According to the Brazilian News Agency, Daniel Soranz confirmed that this daily value exceeded the previous maximum dating back to 2008, and is the highest since data collection began in 1974.
“A continuous increase in the number of cases over the course of a month, with repercussions on the healthcare network, is the characteristic of a classic epidemic. So there is no reason why we cannot sound the alarm and say that this is a real epidemic scenario. We are in a dengue epidemic,” Sorans said.
In January, Rio de Janeiro recorded about 10,000 cases of the disease, nearly half of the 22,959 cases throughout 2023, representing an infection rate of 160.7 per 100,000 inhabitants.
So far, no dengue deaths have been confirmed in January, although three deaths are under investigation.
Authorities' biggest fear is that the curve of cases, which traditionally peaks between March and May, could surpass previous epidemics.
“We will probably have a worse scenario in 2024,” Rio de Janeiro Mayor Eduardo Paes admitted.
The city's health department attributes the high number of cases to high temperatures and heavy rain.
“In the heat, mosquitoes are born much faster, and the rainy season leads to water accumulation and more mosquito growth foci,” Daniel Sorans explained.
Brazil has already recorded more than 217,000 probable cases of dengue this year and could record up to 4.2 million cases by the end of 2024, the Brazilian Health Ministry noted on Thursday.

━━━━━━━━━━━━━━━━━━━━━━━━━━━━━━

## Task prompt:
Pick up the news report on dengue in Rio de Janeiro after its last sentence and continue it.

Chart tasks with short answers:
━━━━━━━━━━━━━━━━━━━━━━━━━━━━━━

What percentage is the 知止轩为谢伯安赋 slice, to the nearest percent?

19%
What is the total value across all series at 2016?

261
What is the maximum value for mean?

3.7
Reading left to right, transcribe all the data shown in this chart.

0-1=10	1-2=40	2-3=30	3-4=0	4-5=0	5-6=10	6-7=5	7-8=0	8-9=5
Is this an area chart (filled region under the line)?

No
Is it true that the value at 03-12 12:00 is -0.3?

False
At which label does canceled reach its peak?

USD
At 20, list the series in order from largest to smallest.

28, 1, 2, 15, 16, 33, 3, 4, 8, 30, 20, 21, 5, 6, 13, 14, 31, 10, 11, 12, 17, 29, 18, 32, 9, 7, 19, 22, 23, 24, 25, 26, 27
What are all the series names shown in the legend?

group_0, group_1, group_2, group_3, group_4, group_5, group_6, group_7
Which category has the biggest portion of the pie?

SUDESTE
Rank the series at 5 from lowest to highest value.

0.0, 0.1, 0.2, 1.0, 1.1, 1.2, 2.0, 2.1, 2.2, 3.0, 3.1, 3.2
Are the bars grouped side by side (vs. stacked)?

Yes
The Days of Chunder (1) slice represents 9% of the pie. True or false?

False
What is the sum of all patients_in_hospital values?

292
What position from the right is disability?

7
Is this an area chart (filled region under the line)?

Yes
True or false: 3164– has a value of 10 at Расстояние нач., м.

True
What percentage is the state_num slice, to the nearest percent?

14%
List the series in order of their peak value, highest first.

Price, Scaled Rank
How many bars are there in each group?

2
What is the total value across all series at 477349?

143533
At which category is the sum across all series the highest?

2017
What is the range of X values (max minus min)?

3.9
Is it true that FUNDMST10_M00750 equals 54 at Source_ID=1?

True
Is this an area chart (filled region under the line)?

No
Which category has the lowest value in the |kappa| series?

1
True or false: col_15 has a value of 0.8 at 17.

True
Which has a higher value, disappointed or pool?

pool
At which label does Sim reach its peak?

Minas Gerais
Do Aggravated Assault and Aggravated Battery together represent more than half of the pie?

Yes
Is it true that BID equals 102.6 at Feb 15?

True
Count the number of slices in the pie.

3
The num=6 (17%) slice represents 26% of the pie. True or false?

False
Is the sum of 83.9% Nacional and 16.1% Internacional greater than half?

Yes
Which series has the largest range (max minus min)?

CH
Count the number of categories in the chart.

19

━━━━━━━━━━━━━━━━━━━━━━━━━━━━━━

## Solved problem:
In the first month of the year, 217,841 probable cases were detected, 15 deaths were confirmed and 149 were under investigation. The previous tally, which counted the first three weeks of the year, indicated that the country recorded 12 deaths and 120,874 probable cases.
In 2023, Brazil recorded more than 1.6 million cases of the disease, more than a fifth of all reported cases in the world, and 1,094 deaths, a historic record.
The Brazilian government on Thursday released the list of cities that will receive the dengue vaccine.
In all, about 500 cities in 16 states are listed for vaccination, which should initially prioritize children and teens ages 10 to 14, the group with the highest rate of hospitalizations due to the disease.
The country expects to receive up to 6.2 million doses of the Japanese dengue vaccine in 2024.
But since vaccination requires two doses of the vaccine, this amount covers only 3.1 million people and is insufficient to confront the current explosion in cases.